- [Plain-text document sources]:
++++++++++++++++++++

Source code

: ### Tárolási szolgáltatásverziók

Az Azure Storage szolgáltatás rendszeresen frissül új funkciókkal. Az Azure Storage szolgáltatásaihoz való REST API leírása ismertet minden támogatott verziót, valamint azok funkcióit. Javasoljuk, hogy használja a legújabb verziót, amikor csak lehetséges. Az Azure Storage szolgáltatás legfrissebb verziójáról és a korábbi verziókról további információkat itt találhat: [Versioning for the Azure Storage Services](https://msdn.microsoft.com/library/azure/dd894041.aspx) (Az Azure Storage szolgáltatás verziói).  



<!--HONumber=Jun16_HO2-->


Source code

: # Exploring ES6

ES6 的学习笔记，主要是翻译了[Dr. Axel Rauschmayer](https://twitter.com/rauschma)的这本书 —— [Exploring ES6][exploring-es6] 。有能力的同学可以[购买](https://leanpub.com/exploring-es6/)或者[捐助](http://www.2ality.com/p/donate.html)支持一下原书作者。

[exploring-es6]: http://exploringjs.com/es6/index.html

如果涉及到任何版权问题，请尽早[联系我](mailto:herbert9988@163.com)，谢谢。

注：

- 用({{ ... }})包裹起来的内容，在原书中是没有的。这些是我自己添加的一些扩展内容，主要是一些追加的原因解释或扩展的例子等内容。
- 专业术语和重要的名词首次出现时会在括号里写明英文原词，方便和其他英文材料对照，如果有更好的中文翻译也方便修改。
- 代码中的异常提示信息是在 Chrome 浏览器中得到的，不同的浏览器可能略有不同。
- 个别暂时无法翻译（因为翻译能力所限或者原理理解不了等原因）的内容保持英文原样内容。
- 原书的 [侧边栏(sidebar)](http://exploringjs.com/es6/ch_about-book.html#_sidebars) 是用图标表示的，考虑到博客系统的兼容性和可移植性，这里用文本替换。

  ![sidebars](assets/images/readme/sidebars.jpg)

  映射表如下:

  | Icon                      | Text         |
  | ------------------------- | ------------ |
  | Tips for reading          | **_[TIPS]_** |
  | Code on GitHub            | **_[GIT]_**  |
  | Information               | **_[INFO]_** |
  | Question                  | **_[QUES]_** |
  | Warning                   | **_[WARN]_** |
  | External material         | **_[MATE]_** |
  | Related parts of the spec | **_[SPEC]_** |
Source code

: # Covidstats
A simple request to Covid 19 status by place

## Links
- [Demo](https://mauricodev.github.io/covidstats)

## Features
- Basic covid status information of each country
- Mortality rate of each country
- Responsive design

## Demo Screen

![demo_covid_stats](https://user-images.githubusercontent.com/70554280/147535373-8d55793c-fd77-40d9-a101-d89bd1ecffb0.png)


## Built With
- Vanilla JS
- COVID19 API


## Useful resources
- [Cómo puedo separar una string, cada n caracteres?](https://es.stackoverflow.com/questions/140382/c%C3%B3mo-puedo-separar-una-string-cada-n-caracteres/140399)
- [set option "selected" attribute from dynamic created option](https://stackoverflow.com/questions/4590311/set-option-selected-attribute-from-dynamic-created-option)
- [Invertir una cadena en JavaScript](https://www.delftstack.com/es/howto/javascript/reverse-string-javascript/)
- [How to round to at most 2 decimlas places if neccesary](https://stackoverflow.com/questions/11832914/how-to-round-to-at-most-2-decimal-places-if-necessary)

++++++++++++++++++++

- [ASSIGNMENT]: All of the entries need to be given again, word for word.

- [WRITTEN SOLUTION]:
Source code

: ### Tárolási szolgáltatásverziók

Az Azure Storage szolgáltatás rendszeresen frissül új funkciókkal. Az Azure Storage szolgáltatásaihoz való REST API leírása ismertet minden támogatott verziót, valamint azok funkcióit. Javasoljuk, hogy használja a legújabb verziót, amikor csak lehetséges. Az Azure Storage szolgáltatás legfrissebb verziójáról és a korábbi verziókról további információkat itt találhat: [Versioning for the Azure Storage Services](https://msdn.microsoft.com/library/azure/dd894041.aspx) (Az Azure Storage szolgáltatás verziói).  



<!--HONumber=Jun16_HO2-->


Source code

: # Exploring ES6

ES6 的学习笔记，主要是翻译了[Dr. Axel Rauschmayer](https://twitter.com/rauschma)的这本书 —— [Exploring ES6][exploring-es6] 。有能力的同学可以[购买](https://leanpub.com/exploring-es6/)或者[捐助](http://www.2ality.com/p/donate.html)支持一下原书作者。

[exploring-es6]: http://exploringjs.com/es6/index.html

如果涉及到任何版权问题，请尽早[联系我](mailto:herbert9988@163.com)，谢谢。

注：

- 用({{ ... }})包裹起来的内容，在原书中是没有的。这些是我自己添加的一些扩展内容，主要是一些追加的原因解释或扩展的例子等内容。
- 专业术语和重要的名词首次出现时会在括号里写明英文原词，方便和其他英文材料对照，如果有更好的中文翻译也方便修改。
- 代码中的异常提示信息是在 Chrome 浏览器中得到的，不同的浏览器可能略有不同。
- 个别暂时无法翻译（因为翻译能力所限或者原理理解不了等原因）的内容保持英文原样内容。
- 原书的 [侧边栏(sidebar)](http://exploringjs.com/es6/ch_about-book.html#_sidebars) 是用图标表示的，考虑到博客系统的兼容性和可移植性，这里用文本替换。

  ![sidebars](assets/images/readme/sidebars.jpg)

  映射表如下:

  | Icon                      | Text         |
  | ------------------------- | ------------ |
  | Tips for reading          | **_[TIPS]_** |
  | Code on GitHub            | **_[GIT]_**  |
  | Information               | **_[INFO]_** |
  | Question                  | **_[QUES]_** |
  | Warning                   | **_[WARN]_** |
  | External material         | **_[MATE]_** |
  | Related parts of the spec | **_[SPEC]_** |
Source code

: # Covidstats
A simple request to Covid 19 status by place

## Links
- [Demo](https://mauricodev.github.io/covidstats)

## Features
- Basic covid status information of each country
- Mortality rate of each country
- Responsive design

## Demo Screen

![demo_covid_stats](https://user-images.githubusercontent.com/70554280/147535373-8d55793c-fd77-40d9-a101-d89bd1ecffb0.png)


## Built With
- Vanilla JS
- COVID19 API


## Useful resources
- [Cómo puedo separar una string, cada n caracteres?](https://es.stackoverflow.com/questions/140382/c%C3%B3mo-puedo-separar-una-string-cada-n-caracteres/140399)
- [set option "selected" attribute from dynamic created option](https://stackoverflow.com/questions/4590311/set-option-selected-attribute-from-dynamic-created-option)
- [Invertir una cadena en JavaScript](https://www.delftstack.com/es/howto/javascript/reverse-string-javascript/)
- [How to round to at most 2 decimlas places if neccesary](https://stackoverflow.com/questions/11832914/how-to-round-to-at-most-2-decimal-places-if-necessary)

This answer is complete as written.